I'm Leah--wife, mother, editor, writer, photographer, and rickrack apologist. There's craftiness in my DNA, but between the kids and my work and the house and the television and my blogs (http://www.agirlandaboy and http://www.workitmom.com/bloggers/workingonmotherhood, among others), I have to keep my projects quick and easy if I hope to finish them before my boys (born December 2008 and July 2012) graduate from college. You're a working mom and you're busy too, but if you still want to get your craft on, join me here for some fun projects!
This Mother’s Day craft is so classic it will work as a thoughtful (and practical) homemade gift for any mom on your list—your mom, your mother-in-law, your sister, your best friend…You could also casually leave this webpage open on your family computer on the chance that maybe someone will make a silhouette tote for you (if you can refrain from making one for yourself first).
A custom silhouette tote makes a stellar gift on its own, but if you want to go the extra mile you could fill it with a little surprise too: a bouquet of flowers, something fresh from the farmer’s market, a few favorite books and a box of tea.
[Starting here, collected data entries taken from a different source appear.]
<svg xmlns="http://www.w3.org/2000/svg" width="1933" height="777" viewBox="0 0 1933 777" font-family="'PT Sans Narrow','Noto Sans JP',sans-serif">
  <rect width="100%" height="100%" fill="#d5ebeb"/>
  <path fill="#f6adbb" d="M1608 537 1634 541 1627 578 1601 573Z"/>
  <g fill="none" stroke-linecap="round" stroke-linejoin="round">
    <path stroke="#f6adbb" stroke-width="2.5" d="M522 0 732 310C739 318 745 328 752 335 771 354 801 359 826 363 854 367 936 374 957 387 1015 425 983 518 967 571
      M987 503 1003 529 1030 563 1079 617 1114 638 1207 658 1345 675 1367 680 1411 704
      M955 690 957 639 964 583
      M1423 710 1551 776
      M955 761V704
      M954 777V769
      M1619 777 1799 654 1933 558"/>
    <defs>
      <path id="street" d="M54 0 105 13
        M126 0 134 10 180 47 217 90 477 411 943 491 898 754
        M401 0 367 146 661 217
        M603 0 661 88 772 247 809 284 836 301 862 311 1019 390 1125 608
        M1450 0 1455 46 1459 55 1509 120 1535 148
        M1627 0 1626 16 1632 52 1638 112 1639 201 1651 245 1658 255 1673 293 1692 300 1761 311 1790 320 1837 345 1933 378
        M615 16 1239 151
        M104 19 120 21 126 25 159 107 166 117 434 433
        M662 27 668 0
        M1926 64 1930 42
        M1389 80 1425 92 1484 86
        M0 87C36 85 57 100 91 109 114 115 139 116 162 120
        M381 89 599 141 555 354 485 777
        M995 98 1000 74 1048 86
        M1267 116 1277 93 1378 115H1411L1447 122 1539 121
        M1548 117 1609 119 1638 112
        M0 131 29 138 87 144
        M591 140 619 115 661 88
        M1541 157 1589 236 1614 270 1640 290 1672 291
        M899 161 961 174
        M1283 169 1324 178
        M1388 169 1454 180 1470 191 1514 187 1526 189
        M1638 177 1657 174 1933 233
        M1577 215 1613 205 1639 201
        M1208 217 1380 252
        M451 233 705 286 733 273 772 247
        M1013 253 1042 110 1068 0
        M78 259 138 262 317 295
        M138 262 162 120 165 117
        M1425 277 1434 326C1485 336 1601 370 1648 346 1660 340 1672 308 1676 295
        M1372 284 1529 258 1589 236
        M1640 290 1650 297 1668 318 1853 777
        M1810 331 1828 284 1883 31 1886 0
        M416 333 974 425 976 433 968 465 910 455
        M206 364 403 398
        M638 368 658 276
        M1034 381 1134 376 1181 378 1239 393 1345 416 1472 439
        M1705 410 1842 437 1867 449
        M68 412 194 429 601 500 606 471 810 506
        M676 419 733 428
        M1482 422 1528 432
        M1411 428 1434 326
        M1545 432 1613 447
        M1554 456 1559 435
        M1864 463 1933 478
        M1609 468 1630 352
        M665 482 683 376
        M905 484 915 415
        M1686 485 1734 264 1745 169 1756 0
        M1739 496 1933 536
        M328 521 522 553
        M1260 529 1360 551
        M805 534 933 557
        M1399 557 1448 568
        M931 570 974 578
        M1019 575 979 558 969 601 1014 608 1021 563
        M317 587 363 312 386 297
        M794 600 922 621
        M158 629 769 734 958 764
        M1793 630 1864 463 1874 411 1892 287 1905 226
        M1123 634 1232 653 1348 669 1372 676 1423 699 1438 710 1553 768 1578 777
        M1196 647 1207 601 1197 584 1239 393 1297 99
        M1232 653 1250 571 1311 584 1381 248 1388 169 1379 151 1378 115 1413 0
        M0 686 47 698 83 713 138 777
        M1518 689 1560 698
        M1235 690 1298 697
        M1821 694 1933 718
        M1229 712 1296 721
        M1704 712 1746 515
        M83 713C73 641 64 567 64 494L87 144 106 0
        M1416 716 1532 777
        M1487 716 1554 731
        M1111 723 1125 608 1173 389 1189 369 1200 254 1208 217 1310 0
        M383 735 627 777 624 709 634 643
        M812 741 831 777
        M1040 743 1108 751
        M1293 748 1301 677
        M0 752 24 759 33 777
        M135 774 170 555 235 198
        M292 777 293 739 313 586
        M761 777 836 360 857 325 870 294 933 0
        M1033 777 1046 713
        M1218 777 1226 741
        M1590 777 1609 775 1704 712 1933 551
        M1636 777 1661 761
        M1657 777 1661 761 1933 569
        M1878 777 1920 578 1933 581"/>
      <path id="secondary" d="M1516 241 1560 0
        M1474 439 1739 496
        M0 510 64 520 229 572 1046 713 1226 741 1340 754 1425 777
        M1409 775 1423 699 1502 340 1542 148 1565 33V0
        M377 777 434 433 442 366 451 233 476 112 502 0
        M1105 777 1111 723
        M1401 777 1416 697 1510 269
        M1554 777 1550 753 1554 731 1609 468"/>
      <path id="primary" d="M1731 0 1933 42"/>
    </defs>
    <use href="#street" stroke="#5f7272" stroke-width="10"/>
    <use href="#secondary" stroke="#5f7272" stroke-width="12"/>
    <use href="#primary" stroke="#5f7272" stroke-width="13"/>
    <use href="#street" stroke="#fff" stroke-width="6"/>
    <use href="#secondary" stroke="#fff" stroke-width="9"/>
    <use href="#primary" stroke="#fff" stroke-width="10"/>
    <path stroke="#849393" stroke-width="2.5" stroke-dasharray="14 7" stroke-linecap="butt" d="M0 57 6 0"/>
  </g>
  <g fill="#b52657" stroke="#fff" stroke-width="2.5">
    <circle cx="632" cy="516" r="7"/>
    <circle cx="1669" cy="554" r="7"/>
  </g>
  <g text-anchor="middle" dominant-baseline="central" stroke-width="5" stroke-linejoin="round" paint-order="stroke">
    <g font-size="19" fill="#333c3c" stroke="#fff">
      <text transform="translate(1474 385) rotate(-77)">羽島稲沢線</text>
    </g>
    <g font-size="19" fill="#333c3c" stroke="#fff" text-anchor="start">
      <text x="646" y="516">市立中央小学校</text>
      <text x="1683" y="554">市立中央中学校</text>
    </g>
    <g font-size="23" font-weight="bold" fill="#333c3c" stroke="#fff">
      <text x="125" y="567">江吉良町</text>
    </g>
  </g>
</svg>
I gave one featuring my nieces to my sister-in-law and filled the bag with Thin Mints, since she lives in England and can’t get Girl Scout Cookies there. Don’t tell my MIL, but she’s getting one with the silhouettes of all the grandkids, two on each side.
If you’ve never done a freezer paper stencil before, this will blow your mind.
Here’s what you’ll need:
Tools You Probably Already Have
1. Using a digital camera, get or take a profile picture of the kid(s) who will star on your finished tote. Make sure you take the photo from right down at their level, and take the shot from exactly the side so there’s no weird distortion. (You know what works to keep kids staring straight ahead and perfectly still? Cartoons!) Also remember to photograph the whole head, not just the face profile. And no open mouths! (I know, so many rules.)
2. Figure out how big you want the silhouette to be (measure it out on your canvas bag) and then print a copy of the photo to those dimensions. I printed mine as a “fast draft” in black and white to save ink on my printer that always seems to be running out even though I hardly ever use it argh.
3. Using a pencil, trace along the photo until you get the silhouette just right. Depending on how your original photo turned out, you may have to make some adjustments here and there. When I made one of these for my sister-in-law of her two daughters, I drew a ponytail on one and drew the other’s mouth closed so the silhouettes looked better.
4. Once you have the outlines how you want them, trace over your pencil line with a marker dark enough that it will show through a sheet of freezer paper.
5. Rip off a piece of freezer paper big enough to fit your silhouette. Put your traced photo under the freezer paper, shiny side down , and trace that with a pencil, being very precise, since this is what you’ll be cutting out.
6. Cut out the silhouette using an Xacto knife. Remember that you’ll be using the negative space, not the positive, so don’t make any cuts or holes anywhere you don’t want paint to go.
6a. Unfortunately, the freezer paper stencils are single-use, so if you’ll be making several totes using the same silhouette(s), save the center piece you cut out (the part that looks like the head) so you can trace that on a new piece of freezer paper for the next tote without having to redo any of the touch-up details like extra ponytails and whatnot.
7. Position your freezer paper stencil, shiny side down, on top of your tote. When you have it exactly where you want it, press it on with a hot iron for 20 or 30 seconds, or until it sticks. Take special care that the edges get sealed tight, since that’s where your paint would be likely to bleed under the stencil.
Now the fun part! This is where you can get your kids in on the action.
8. Put a piece of cardboard or paper bag inside the tote so you don’t have any seepage. Then use fabric paint to fill in the silhouette, taking special care around the edges so you don’t squish any paint under the freezer paper. I usually start with the edges first, painting in strokes from the outside in.
Do a few coats for good coverage. I love the classic look of black on off-white, but you can do any color, or combination of colors, to suit the mom you have in mind. Maybe you know someone who’d like a neon rainbow polka-dot silhouette.
9. Let your tote dry a few hours (or overnight, just to be safe). Then peel off your stencil and behold your custom work of art!
Your mom’s going to love you best now.